The polenta will be pourable at this point, but sets up a bit as it sits. I think it’s best to serve it immediately but you can always cover it and reheat it later; just keep in mind that it won’t be quite as smooth (not a big deal) and you’ll probably need to add some water to thin it out. Enjoy!



Butternut Squash Polenta

Servings: 4-6 (as a side dish)
Total Time: 20 Minutes


  • 1 cup very finely chopped yellow onion, from one small onion
  • 5 tablespoons unsalted butter, divided
  • 1 (12-oz) package frozen butternut squash purée (sometimes called winter squash), about 1-1/2 cups; thawed
  • 4-1/2 cups 2% or whole milk (do not use 1% or skim) or 1 cup heavy cream plus 3-1/2 cups water
  • 1-1/2 teaspoons salt
  • 1/4 teaspoon pepper
  • 3/4 cup instant polenta or fine yellow cornmeal
  • 1/4 cup finely grated Parmigiano-Reggiano or Pecorino Romano (optional)


  1. Melt 3 tablespoons of the butter in a medium sauce pan over medium-low heat. Add the onion and sauté, stirring frequently, until soft and translucent, about 8 minutes. Do not brown.
  2. Add the squash, milk, salt and pepper and bring to a boil.
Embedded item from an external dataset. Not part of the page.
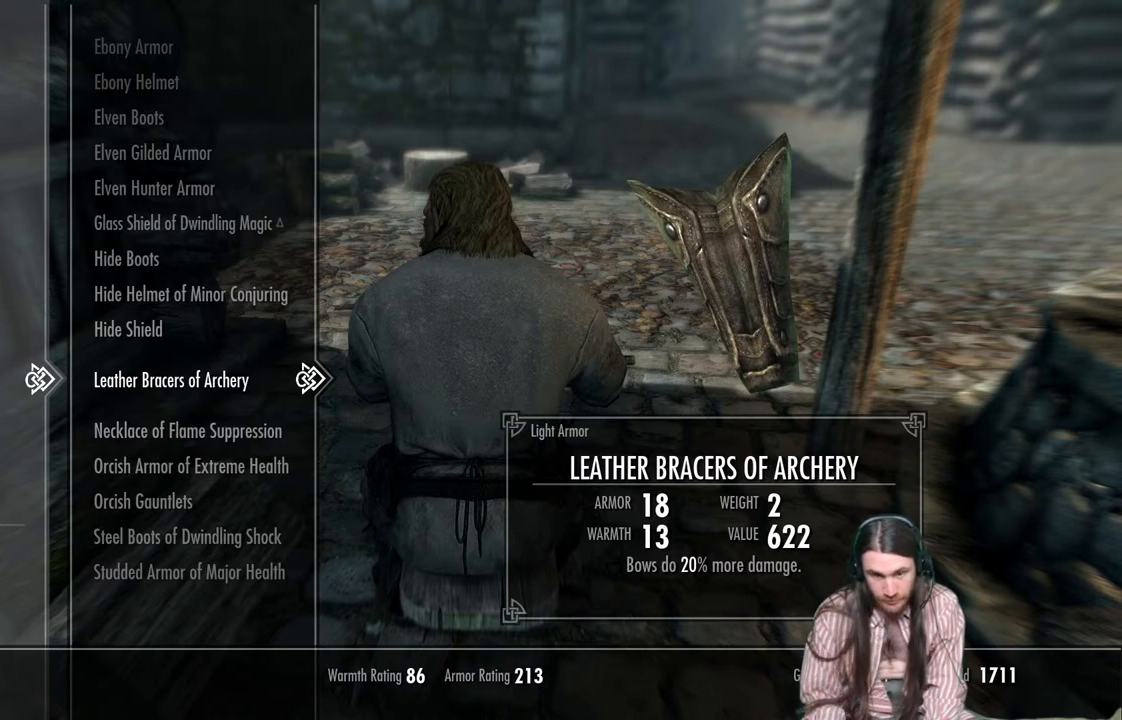
{"buttons": [], "left_stick": "center", "right_stick": "center", "events": []}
Reduce the heat to medium and slowly add the cornmeal in a thin stream while whisking continuously. (I find it easiest to lightly tap the measuring cup of polenta against the pot so that it sprinkles in.) Reduce the heat to low and simmer, stirring frequently with a whisk, for about 5 minutes or until polenta is smooth and thickened.
  3. Remove from the heat and stir in cheese and remaining 2 tablespoons of butter. Serve immediately or place a piece of plastic wrap directly over the polenta (to prevent a film from forming) and reheat later.
  4. Note: If you prepare the polenta ahead of time, you will probably need to add some water or milk to thin it out to the desired consistency when you reheat it.

Reviews & Comments

  • 5 stars

    We love this recipe, even though for two of us we enjoyed leftovers for a few days. I have made “mush,” which is probably the pioneer-in-covered-wagon version of polenta, for MANY years and was always told to heat 3/4 of the total liquid to boiling, then quickly stir the cornmeal into the 1/4 remaining unheated liquid and pour it into the simmering liquid while whisking. No lumps! My hands are shaky, and that is much easier for me than trying to tap the dry cornmeal directly into the hot liquid. It worked for me in this recipe, too. Yum!
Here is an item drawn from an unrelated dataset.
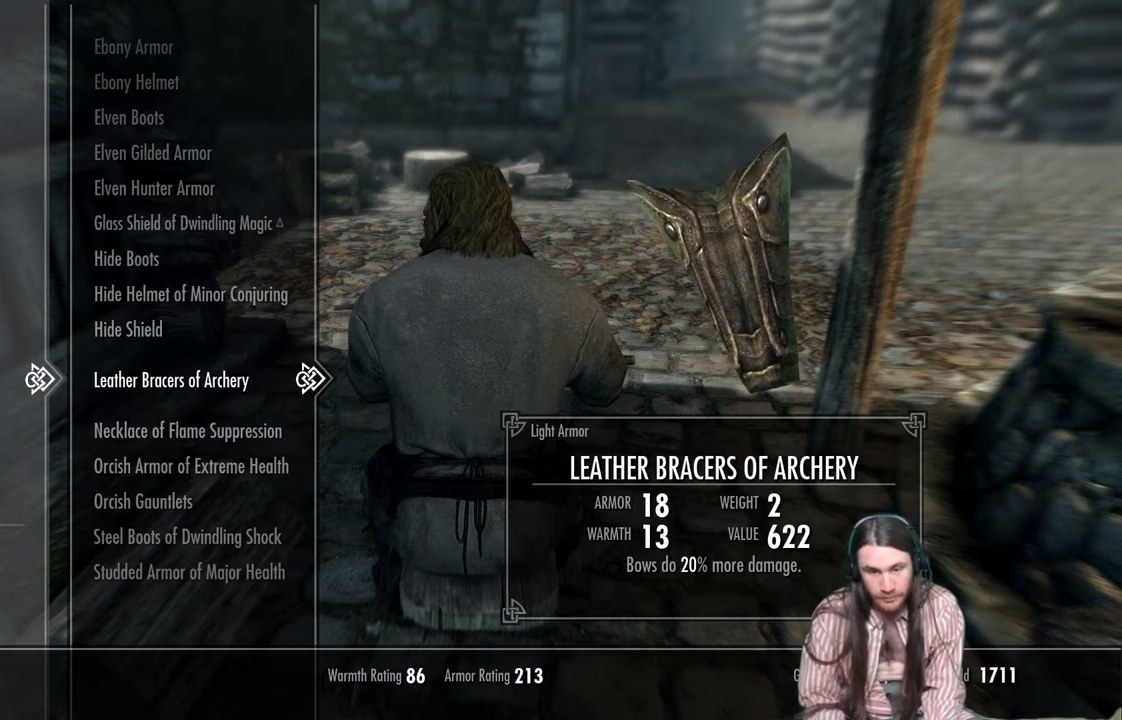
{"buttons": [], "left_stick": "center", "right_stick": "center", "events": []}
    - Judy on September 29, 2017 Reply
  • 5 stars

    Wonderful flavor! Hubby liked it and he doesn’t even care for butternut squash. I think the fresh grated cheese does a great job of balancing the flavor out.

    - Peggy on May 4, 2016 Reply
  • Can i use a fresh butternut squash instead of frozen squash to make the”butternut squash polenta” and if so how do i go about preparing the squash for the recipe .

    - Fanny on November 23, 2015 Reply
    • Hi Fanny, Sure, you’ll just have to cook it and purée it.

      - Jenn on November 23, 2015 Reply
  • 5 stars

    Just want to tell you how much we LOVE this dish. It’s just the hubby and I and this makes so much but we look forward to the leftovers.

    - Aimee on June 13, 2015 Reply
  • I have Bob’s Red Mill corn grits that don’t seem to be instant, at least it doesn’t say it anywhere on the package. What would I do differently?

    - Erin on December 14, 2013 Reply
    • Hi Erin, It’s hard to say because there are so many different types of cornmeal, and the different grinds have different cooking times. Coarser cornmeal will need to cook longer. I would just follow the cooking instructions on the package. Hope that helps!